About this exercise: Output range, inclusive: from the line containing "272 335 0.88" to the line containing "128 682 8.41". Restate those lines from the data below word for word and only those.

Spatial grounding data:
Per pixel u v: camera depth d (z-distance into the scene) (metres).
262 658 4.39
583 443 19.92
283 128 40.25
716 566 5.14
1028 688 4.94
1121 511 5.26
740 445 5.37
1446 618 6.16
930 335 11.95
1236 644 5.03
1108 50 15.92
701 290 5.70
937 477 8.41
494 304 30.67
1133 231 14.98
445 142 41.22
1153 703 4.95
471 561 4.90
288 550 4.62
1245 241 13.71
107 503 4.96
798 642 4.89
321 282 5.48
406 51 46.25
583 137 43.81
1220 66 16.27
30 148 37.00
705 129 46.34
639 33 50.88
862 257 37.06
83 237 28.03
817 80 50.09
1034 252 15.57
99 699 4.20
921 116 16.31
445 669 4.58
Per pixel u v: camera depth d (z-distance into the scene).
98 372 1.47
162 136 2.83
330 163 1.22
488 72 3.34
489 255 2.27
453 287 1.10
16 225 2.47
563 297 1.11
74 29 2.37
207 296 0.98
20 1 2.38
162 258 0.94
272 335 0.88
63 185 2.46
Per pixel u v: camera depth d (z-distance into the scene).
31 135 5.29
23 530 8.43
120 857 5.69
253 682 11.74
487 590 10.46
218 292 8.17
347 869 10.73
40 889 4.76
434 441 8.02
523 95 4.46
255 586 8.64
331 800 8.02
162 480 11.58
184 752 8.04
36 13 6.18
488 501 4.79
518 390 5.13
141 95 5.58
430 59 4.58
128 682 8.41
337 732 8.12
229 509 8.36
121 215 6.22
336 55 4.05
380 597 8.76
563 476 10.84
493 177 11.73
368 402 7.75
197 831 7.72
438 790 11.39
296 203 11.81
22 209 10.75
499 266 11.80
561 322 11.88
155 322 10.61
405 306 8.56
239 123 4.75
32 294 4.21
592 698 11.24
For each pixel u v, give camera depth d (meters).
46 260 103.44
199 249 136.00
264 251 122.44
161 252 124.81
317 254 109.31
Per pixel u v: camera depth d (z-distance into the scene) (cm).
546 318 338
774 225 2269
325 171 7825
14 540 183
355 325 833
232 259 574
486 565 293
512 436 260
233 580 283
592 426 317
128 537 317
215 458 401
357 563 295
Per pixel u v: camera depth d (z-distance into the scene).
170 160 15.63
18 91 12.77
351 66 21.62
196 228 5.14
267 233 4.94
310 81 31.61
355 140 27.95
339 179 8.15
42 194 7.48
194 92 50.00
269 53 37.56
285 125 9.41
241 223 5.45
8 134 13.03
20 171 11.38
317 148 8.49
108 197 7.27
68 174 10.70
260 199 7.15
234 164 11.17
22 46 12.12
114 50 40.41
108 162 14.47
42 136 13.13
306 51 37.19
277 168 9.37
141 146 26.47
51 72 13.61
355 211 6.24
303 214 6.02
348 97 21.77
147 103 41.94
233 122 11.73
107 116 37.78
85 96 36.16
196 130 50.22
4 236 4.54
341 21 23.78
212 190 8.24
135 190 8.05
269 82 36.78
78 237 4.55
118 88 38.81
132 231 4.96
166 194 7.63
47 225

Answer to this exercise:
272 335 0.88
63 185 2.46
Per pixel u v: camera depth d (z-distance into the scene).
31 135 5.29
23 530 8.43
120 857 5.69
253 682 11.74
487 590 10.46
218 292 8.17
347 869 10.73
40 889 4.76
434 441 8.02
523 95 4.46
255 586 8.64
331 800 8.02
162 480 11.58
184 752 8.04
36 13 6.18
488 501 4.79
518 390 5.13
141 95 5.58
430 59 4.58
128 682 8.41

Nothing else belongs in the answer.